Written task A. Reproduce the notebook excerpt below word for word.

Document passage.
In [1]:
%matplotlib inline
In [2]:
from __future__ import division
In [3]:
from matplotlib import pyplot as plt
from mpl_toolkits.mplot3d import Axes3D
import numpy as np
import pandas as pd
import seaborn as sns
import scipy as sp
from statsmodels import api as sm
In [4]:
from rpy2.robjects import pandas2ri, r
pandas2ri.activate()

We are trying to follow Wood, Generalized Additive Models, Chapter 3 in Python to build our own additive model.

Engine Wear

In [5]:
import warnings
warnings.filterwarnings('ignore')

Written task B. Rewrite the records from their first line through the line containing "v(-1437.19, -319.88) *", swapping "sketchPlane" for "sketchSurface" and keeping everything else the same. Leave out the pictures.

Data records.
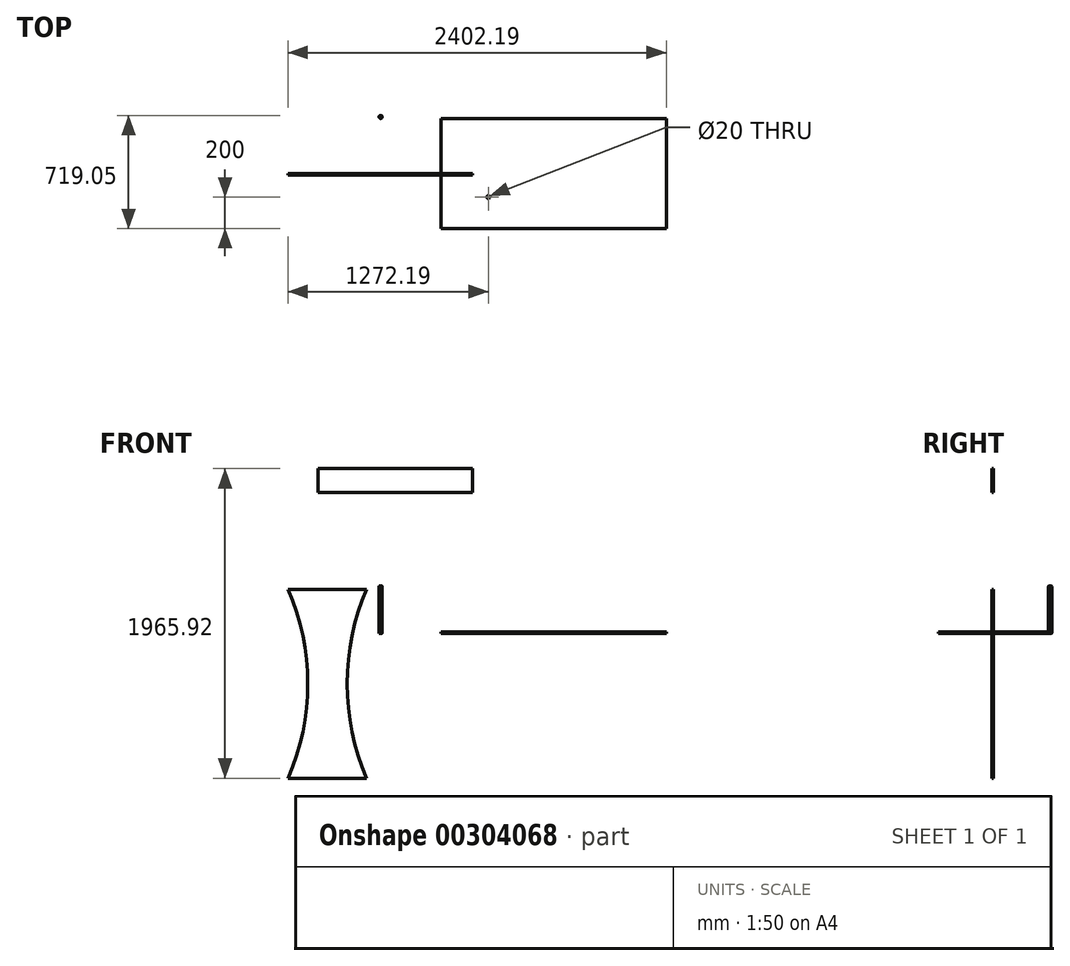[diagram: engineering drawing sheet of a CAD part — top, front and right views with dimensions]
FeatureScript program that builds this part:
annotation { "Feature Type Name" : "Feature", "Feature Type Description" : "" }
export const myFeature = defineFeature(function(context is Context, id is Id, definition is map)
    precondition{}
    {
        {
            var Q0;
            Q0=qCreatedBy(makeId("Top.planeOp"),FACE);
            var sketch = newSketch(context, id + "F0", { "sketchPlane" : qUnion([Q0])});
            skLineSegment(sketch, "E0.bottom", {"start": v(715, 350) * mm, "end": v(-715, 350) * mm});
            skLineSegment(sketch, "E0.top", {"start": v(715, -350) * mm, "end": v(-715, -350) * mm});
            skLineSegment(sketch, "E0.left", {"start": v(715, 350) * mm, "end": v(715, -350) * mm});
            skLineSegment(sketch, "E0.right", {"start": v(-715, 350) * mm, "end": v(-715, -350) * mm});
            skPoint(sketch, "E0.middle", {"position": v(0, 0) * mm});
            skCircle(sketch, "E1", {"center": v(-415, -150) * mm, "radius": 10 * mm});
            skSolve(sketch);
        }
        {
            var Q0;
            Q0 = qSketchRegion(id + "F0", true);
            extrude(context, id + "F1", {"entities" : qUnion([Q0]), "depth" : 10 * mm});
        }
        {
            var Q0;
            Q0=qCreatedBy(makeId("Front.planeOp"),FACE);
            var sketch = newSketch(context, id + "F2", { "sketchPlane" : qUnion([Q0])});
            skLineSegment(sketch, "E2.bottom", {"start": v(-1187.19, -919.88) * mm, "end": v(-1687.19, -919.88) * mm});
            skLineSegment(sketch, "E2.top", {"start": v(-1187.19, 280.12) * mm, "end": v(-1687.19, 280.12) * mm});
            skPoint(sketch, "E2.middle", {"position": v(-1437.19, -319.88) * mm});
            skArc(sketch, "E3", {"start": v(-1687.19, -919.88) * mm, "mid": v(-1561.96, -319.88) * mm, "end": v(-1687.19, 280.12) * mm});
            skArc(sketch, "E4", {"start": v(-1187.19, 280.12) * mm, "mid": v(-1312.41, -319.88) * mm, "end": v(-1187.19, -919.88) * mm});
            skSolve(sketch);
        }
        {
            var Q0;
            Q0 = qSketchRegion(id + "F2", true);
            extrude(context, id + "F3", {"entities" : qUnion([Q0]), "depth" : 10 * mm});
        }
        {
            var Q0;
            Q0=qCreatedBy(makeId("Front.planeOp"),FACE);
            var sketch = newSketch(context, id + "F4", { "sketchPlane" : qUnion([Q0])});
            skLineSegment(sketch, "E5.bottom", {"start": v(-516.07, 896.04) * mm, "end": v(-1496.07, 896.04) * mm});
            skLineSegment(sketch, "E5.top", {"start": v(-516.07, 1046.04) * mm, "end": v(-1496.07, 1046.04) * mm});
            skLineSegment(sketch, "E5.left", {"start": v(-516.07, 896.04) * mm, "end": v(-516.07, 1046.04) * mm});
            skLineSegment(sketch, "E5.right", {"start": v(-1496.07, 896.04) * mm, "end": v(-1496.07, 1046.04) * mm});
            skPoint(sketch, "E5.middle", {"position": v(-1006.07, 971.04) * mm});
            skSolve(sketch);
        }
        {
            var Q0;
            Q0=makeQuery(id+"F4.imprint","IMPRINT",FACE,{"disambiguationData":[TD([[makeQuery(id+"F4.imprint","IMPRINT",EDGE,{"derivedFrom":sQuery(id+"F4.wireOp",EDGE,"E5.bottom")}),-1.0]])]});
            extrude(context, id + "F5", {"entities" : qUnion([Q0]), "depth" : 10 * mm});
        }
        {
            var Q0;
            Q0=qCreatedBy(makeId("Top.planeOp"),FACE);
            var sketch = newSketch(context, id + "F6", { "sketchPlane" : qUnion([Q0])});
            skCircle(sketch, "E6", {"center": v(-1099.32, 359.05) * mm, "radius": 10 * mm});
            skSolve(sketch);
        }
        {
            var Q0;
            Q0 = qSketchRegion(id + "F6", true);
            extrude(context, id + "F7", {"entities" : qUnion([Q0]), "depth" : 300 * mm});
        }
        {
            var Q0;
            Q0=makeQuery(id+"F7.opExtrude","CAP_EDGE",EDGE,{"disambiguationData":[OSD([sQuery(id+"F6.wireOp",EDGE,"E6")])],"isStart":false});
            var Q1;
            Q1=makeQuery(id+"F7.opExtrude","CAP_EDGE",EDGE,{"disambiguationData":[OSD([sQuery(id+"F6.wireOp",EDGE,"E6")])],"isStart":true});
            chamfer(context, id + "F8", {"entities" : qUnion([Q0, Q1]), "width" : 1.5 * mm, "tangentPropagation" : true});
        }
    });
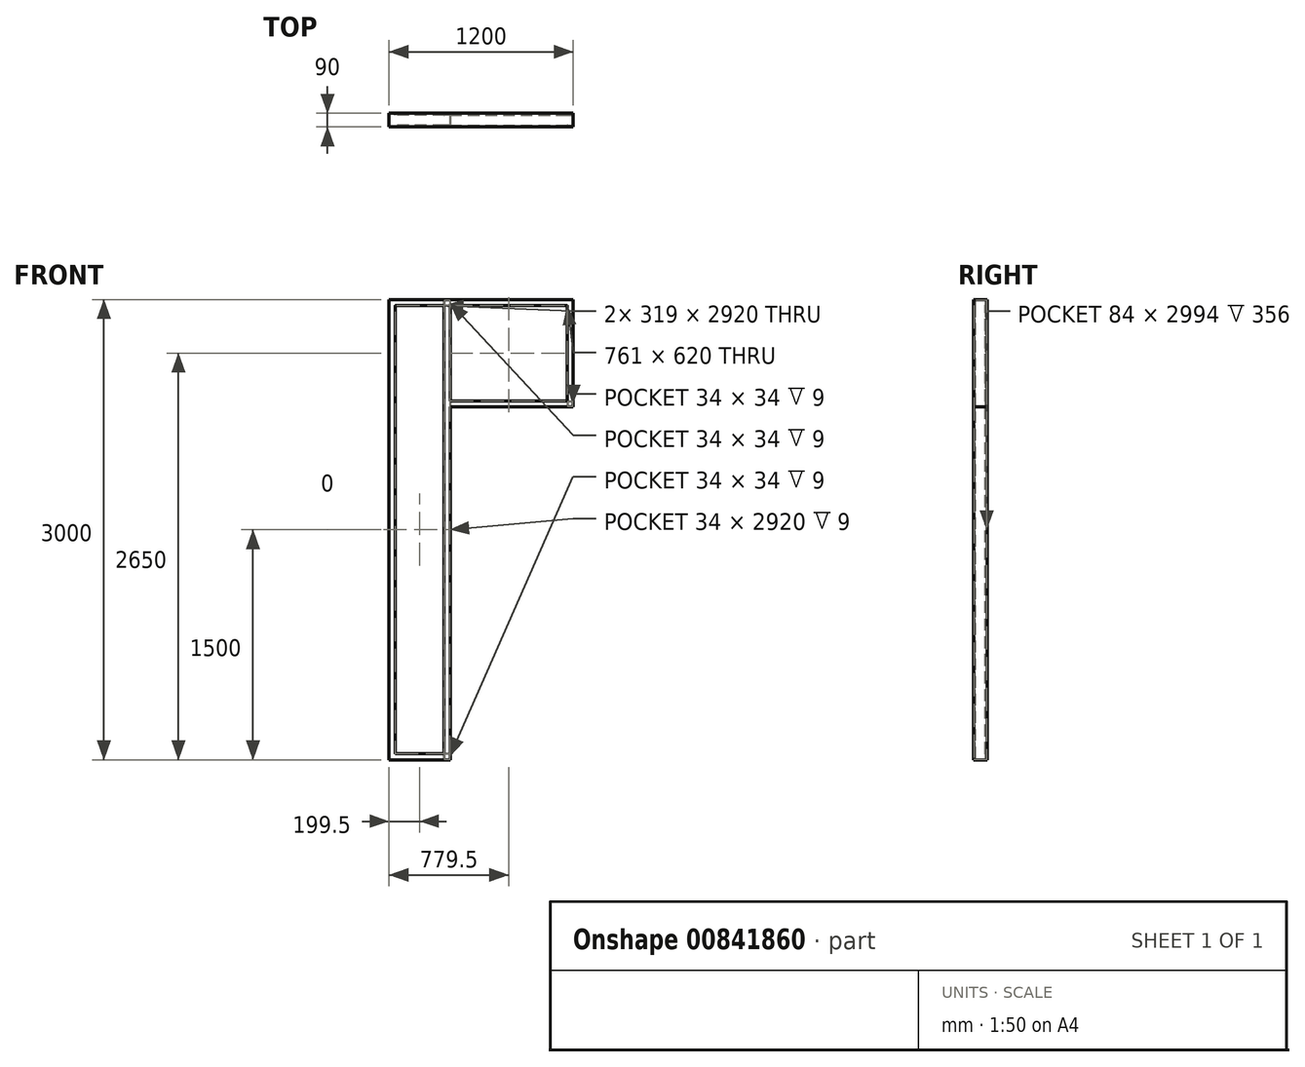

Exercise solution A.
In [1]:
%matplotlib inline
In [2]:
from __future__ import division
In [3]:
from matplotlib import pyplot as plt
from mpl_toolkits.mplot3d import Axes3D
import numpy as np
import pandas as pd
import seaborn as sns
import scipy as sp
from statsmodels import api as sm
In [4]:
from rpy2.robjects import pandas2ri, r
pandas2ri.activate()

We are trying to follow Wood, Generalized Additive Models, Chapter 3 in Python to build our own additive model.

Engine Wear

In [5]:
import warnings
warnings.filterwarnings('ignore')

Exercise solution B.
[diagram: engineering drawing sheet of a CAD part — top, front and right views with dimensions]
FeatureScript program that builds this part:
annotation { "Feature Type Name" : "Feature", "Feature Type Description" : "" }
export const myFeature = defineFeature(function(context is Context, id is Id, definition is map)
    precondition{}
    {
        {
            var Q0;
            Q0=qCreatedBy(makeId("Top.planeOp"),FACE);
            var sketch = newSketch(context, id + "F0", { "sketchSurface" : qUnion([Q0])});
            skLineSegment(sketch, "E0.bottom", {"start": v(715, 350) * mm, "end": v(-715, 350) * mm});
            skLineSegment(sketch, "E0.top", {"start": v(715, -350) * mm, "end": v(-715, -350) * mm});
            skLineSegment(sketch, "E0.left", {"start": v(715, 350) * mm, "end": v(715, -350) * mm});
            skLineSegment(sketch, "E0.right", {"start": v(-715, 350) * mm, "end": v(-715, -350) * mm});
            skPoint(sketch, "E0.middle", {"position": v(0, 0) * mm});
            skCircle(sketch, "E1", {"center": v(-415, -150) * mm, "radius": 10 * mm});
            skSolve(sketch);
        }
        {
            var Q0;
            Q0 = qSketchRegion(id + "F0", true);
            extrude(context, id + "F1", {"entities" : qUnion([Q0]), "depth" : 10 * mm});
        }
        {
            var Q0;
            Q0=qCreatedBy(makeId("Front.planeOp"),FACE);
            var sketch = newSketch(context, id + "F2", { "sketchSurface" : qUnion([Q0])});
            skLineSegment(sketch, "E2.bottom", {"start": v(-1187.19, -919.88) * mm, "end": v(-1687.19, -919.88) * mm});
            skLineSegment(sketch, "E2.top", {"start": v(-1187.19, 280.12) * mm, "end": v(-1687.19, 280.12) * mm});
            skPoint(sketch, "E2.middle", {"position": v(-1437.19, -319.88) * mm});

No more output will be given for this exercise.